3a. invite w:User:Mirwin, w:User:Netesq, w:User:Jrincayc, w:User:The_Cunctator, w:User:Mydogategodshat, w:User:Lsolum, w:User:Waveguy, w:User:Anthere, w:User:Kat and others who have been diligent about process, and eloquent about the problems of Wikipedia, to participate, first, and ask them to intervene to create a troll bridge when other Wikipedians, who have absorbed the negative and authoritarian conditioning of its "vile mailing list" (as The Cunctator calls it), make the error of considering Consumerium like Wikipedia.
3b. consider banning all Wikipedians with sysop status or those who advocate reverting edits for non-encyclopedic reasons, period (see talk:democratize_or_destroy for a list) - to work at Consumerium they must give up all input into such decisions, and must revert "troll edits" to prove they are more devoted to the declared goal of the wiki, than each other. Those at Wikipedia who do this spontaneously or otherwise work to make it "a serious encyclopedia" in defiance of sysops should be recruited, of course. So far such users include w:User:Waveguy, w:User:Ann_Kyslowski, w:User:Jrincayc (who protested anti-troll policies and went so far as to restore talk files after sysop vandalism - Jrincayc offered to add any edits one banned user wished to make if he wanted to email then to him).
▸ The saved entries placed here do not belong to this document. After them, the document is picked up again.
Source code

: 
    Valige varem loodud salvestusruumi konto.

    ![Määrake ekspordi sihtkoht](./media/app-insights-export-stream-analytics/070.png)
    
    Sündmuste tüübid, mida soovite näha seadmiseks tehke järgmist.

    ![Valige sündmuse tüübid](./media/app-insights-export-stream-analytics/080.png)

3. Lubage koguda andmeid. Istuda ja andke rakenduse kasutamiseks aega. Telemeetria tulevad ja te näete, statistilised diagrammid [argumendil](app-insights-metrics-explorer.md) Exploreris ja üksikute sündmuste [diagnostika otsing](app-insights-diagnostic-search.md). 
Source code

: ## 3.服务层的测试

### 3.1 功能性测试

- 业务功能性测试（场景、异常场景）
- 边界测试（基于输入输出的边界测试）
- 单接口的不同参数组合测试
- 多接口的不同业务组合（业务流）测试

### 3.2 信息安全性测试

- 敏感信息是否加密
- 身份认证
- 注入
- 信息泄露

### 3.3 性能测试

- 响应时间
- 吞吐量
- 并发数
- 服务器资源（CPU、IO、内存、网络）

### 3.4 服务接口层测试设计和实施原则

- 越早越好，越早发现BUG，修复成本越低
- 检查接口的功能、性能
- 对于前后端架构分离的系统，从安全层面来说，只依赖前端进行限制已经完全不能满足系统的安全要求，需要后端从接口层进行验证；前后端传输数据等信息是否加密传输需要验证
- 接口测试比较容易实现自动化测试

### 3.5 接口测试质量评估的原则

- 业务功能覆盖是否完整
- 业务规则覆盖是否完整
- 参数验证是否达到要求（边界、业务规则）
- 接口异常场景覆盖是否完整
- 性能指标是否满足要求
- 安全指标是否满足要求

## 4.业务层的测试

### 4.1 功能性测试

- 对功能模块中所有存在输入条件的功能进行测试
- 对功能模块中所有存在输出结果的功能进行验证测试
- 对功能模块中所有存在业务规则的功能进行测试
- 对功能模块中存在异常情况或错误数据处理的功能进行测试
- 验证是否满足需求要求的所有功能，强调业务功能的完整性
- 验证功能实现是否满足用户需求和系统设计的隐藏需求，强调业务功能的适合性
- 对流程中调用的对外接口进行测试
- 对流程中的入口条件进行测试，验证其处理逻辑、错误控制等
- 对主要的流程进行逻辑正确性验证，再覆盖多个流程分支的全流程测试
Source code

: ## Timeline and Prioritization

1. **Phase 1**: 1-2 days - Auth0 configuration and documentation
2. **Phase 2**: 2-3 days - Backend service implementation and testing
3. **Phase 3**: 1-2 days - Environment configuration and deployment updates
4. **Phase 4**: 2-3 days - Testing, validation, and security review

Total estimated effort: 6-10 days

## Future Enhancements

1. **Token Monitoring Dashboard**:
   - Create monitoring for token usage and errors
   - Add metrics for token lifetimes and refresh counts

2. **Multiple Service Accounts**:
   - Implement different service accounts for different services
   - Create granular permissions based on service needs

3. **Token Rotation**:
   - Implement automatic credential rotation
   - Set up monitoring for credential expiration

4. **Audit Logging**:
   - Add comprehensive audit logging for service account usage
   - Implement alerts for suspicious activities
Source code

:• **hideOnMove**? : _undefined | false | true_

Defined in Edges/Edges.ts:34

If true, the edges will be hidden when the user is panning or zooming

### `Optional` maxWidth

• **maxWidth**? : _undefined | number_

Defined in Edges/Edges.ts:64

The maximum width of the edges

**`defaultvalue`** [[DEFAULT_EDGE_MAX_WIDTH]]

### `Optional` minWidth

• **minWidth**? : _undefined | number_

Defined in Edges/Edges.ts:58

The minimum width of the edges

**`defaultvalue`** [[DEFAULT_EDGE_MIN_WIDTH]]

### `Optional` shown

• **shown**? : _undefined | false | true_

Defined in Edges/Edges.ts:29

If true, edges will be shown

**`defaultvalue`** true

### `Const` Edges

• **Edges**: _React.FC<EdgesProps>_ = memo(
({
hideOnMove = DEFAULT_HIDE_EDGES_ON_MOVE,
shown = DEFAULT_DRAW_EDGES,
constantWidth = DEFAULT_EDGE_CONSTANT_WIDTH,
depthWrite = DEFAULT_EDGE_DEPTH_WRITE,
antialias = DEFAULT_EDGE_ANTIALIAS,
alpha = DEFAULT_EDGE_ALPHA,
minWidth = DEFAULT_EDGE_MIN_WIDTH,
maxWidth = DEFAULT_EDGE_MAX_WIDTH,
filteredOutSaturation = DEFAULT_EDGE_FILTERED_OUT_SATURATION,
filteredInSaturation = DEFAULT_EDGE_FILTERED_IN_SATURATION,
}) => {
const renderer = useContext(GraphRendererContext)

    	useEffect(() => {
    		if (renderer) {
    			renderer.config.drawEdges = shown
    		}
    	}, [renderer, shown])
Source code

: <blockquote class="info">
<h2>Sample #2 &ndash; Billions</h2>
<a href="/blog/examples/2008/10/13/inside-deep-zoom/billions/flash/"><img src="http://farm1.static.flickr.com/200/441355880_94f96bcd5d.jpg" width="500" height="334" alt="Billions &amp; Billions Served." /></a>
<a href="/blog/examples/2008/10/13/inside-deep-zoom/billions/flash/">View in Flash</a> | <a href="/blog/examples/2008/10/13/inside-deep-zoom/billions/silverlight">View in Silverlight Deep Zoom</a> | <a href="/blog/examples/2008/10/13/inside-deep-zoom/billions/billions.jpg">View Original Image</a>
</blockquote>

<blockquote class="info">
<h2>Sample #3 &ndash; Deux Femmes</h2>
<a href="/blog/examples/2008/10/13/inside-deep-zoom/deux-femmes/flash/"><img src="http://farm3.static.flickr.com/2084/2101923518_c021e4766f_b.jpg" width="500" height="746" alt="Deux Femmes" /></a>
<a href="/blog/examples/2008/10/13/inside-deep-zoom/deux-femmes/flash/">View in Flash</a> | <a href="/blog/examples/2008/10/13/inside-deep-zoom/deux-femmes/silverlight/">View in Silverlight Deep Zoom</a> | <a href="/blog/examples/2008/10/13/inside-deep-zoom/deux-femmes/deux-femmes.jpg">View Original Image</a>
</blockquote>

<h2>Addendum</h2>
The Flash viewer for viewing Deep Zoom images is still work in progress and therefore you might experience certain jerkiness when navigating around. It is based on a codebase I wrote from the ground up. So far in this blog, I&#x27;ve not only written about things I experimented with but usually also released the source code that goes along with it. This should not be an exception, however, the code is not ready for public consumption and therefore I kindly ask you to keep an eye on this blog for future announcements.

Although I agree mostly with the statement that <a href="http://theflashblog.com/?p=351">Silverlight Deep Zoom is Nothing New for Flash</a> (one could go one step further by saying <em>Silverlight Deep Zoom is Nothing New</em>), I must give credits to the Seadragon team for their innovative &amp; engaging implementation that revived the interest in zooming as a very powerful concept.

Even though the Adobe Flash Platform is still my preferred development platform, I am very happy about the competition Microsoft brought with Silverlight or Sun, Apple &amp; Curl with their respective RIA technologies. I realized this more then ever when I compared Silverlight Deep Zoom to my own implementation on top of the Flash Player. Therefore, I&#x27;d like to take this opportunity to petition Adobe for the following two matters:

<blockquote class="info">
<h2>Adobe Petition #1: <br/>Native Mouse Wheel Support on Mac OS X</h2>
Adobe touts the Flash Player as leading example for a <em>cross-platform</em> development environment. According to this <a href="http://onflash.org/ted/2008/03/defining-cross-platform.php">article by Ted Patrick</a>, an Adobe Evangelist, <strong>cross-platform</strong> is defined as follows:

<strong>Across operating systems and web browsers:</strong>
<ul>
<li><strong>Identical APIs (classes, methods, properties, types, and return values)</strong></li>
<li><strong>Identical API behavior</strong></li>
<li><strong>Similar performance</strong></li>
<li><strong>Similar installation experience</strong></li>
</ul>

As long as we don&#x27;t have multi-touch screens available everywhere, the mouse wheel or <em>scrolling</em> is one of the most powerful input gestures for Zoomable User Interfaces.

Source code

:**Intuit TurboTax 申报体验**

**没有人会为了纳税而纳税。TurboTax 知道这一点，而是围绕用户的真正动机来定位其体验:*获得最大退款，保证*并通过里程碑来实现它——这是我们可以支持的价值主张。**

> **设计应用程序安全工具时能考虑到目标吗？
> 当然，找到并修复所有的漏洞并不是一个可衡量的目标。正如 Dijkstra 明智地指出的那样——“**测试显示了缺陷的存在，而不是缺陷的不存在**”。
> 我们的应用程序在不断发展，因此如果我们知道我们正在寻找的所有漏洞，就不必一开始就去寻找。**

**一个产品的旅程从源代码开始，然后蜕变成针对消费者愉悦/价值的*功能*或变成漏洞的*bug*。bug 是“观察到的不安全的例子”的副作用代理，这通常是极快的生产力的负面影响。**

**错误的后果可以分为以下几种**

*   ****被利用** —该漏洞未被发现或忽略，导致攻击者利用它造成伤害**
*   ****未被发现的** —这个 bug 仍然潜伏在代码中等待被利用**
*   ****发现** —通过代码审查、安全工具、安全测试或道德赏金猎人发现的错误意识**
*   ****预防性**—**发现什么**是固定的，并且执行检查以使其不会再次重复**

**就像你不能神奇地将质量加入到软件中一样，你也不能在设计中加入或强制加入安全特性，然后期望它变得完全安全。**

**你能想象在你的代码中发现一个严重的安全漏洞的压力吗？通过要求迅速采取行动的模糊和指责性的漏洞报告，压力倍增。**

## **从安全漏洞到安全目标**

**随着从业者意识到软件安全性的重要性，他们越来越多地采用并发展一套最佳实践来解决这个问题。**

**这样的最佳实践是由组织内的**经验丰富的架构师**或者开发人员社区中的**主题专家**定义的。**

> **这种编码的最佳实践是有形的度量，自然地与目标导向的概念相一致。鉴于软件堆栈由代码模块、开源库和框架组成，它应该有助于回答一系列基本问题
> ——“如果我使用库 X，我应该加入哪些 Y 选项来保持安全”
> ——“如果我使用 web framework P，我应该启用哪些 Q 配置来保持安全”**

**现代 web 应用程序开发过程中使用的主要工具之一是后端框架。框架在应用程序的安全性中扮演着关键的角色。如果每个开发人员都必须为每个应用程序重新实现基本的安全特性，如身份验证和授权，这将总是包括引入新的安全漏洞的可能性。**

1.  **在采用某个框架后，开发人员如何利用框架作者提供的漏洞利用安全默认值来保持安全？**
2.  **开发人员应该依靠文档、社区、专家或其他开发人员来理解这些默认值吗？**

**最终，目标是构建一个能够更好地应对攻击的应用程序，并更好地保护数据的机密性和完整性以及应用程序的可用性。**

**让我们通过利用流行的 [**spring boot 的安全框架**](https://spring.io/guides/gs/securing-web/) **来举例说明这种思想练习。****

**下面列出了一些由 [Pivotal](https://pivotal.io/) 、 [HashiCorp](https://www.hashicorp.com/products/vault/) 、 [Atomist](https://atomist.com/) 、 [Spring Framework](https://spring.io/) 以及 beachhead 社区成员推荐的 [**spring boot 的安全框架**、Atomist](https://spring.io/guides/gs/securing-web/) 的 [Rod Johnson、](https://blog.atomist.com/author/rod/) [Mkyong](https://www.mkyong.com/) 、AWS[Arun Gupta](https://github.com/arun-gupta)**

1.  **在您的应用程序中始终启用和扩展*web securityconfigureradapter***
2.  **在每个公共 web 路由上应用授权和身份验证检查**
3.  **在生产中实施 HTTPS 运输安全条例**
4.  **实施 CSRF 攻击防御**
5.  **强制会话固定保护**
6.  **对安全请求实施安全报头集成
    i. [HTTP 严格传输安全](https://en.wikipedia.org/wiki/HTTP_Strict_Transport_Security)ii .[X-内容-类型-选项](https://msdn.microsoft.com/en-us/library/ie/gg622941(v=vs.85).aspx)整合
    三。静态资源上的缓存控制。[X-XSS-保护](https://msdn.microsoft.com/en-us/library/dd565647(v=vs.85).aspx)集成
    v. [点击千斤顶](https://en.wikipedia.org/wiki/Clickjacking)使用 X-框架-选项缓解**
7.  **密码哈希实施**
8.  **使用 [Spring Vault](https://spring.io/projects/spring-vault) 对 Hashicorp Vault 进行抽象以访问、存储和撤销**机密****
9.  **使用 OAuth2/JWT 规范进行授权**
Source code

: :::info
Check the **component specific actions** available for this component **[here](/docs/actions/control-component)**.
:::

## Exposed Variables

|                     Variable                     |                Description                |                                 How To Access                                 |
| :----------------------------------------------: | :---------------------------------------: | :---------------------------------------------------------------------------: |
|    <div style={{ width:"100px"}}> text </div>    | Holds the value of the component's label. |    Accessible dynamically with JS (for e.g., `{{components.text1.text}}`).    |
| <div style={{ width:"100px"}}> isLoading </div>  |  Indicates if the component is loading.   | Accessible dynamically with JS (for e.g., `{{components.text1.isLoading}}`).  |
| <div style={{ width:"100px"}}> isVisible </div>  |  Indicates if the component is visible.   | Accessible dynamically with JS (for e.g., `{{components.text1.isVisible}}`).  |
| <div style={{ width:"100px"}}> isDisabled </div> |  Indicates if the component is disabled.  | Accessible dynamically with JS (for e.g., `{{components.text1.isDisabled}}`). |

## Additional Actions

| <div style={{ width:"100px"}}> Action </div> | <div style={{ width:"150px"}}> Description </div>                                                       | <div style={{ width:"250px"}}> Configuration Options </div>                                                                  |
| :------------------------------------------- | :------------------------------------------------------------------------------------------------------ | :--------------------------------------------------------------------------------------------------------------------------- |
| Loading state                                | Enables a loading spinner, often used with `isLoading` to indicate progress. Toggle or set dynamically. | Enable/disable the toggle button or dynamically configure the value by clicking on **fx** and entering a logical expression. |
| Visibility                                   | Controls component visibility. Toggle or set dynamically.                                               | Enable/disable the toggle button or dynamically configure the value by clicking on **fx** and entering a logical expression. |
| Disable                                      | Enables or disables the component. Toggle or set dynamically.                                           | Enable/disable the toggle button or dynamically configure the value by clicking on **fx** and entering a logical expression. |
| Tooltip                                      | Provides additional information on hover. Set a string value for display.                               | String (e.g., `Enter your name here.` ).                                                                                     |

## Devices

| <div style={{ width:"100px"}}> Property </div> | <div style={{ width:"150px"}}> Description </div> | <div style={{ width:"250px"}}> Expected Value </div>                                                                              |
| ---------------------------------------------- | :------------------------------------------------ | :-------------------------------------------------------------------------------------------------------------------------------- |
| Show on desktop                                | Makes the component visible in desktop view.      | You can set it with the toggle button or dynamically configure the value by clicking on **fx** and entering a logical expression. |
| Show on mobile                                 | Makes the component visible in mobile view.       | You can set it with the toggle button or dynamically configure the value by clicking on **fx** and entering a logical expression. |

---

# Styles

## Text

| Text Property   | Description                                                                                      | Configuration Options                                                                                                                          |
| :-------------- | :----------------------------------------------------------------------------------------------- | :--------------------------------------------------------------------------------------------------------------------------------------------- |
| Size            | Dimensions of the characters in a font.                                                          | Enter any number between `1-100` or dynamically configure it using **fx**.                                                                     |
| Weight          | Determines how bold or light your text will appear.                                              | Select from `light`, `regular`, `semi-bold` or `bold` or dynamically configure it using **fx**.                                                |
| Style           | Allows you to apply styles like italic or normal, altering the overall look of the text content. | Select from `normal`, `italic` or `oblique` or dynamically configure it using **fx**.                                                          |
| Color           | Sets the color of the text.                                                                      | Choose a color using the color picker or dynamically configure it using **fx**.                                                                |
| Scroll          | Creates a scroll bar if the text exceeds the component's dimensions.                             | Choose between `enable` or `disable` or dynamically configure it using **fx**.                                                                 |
Kyslowski was banned apparently just for restoring a single troll edit, leading to some questions by Waveguy, who was apparently the only person who cares about the encyclopedic quality of the edits.
4. Engage in the "democratize or destroy" and right to fork debates on as many other wikis and meta-wikis as discuss them. Avoid those, and those people who control editorial decisions, on those where such debates are banned or even marginalized.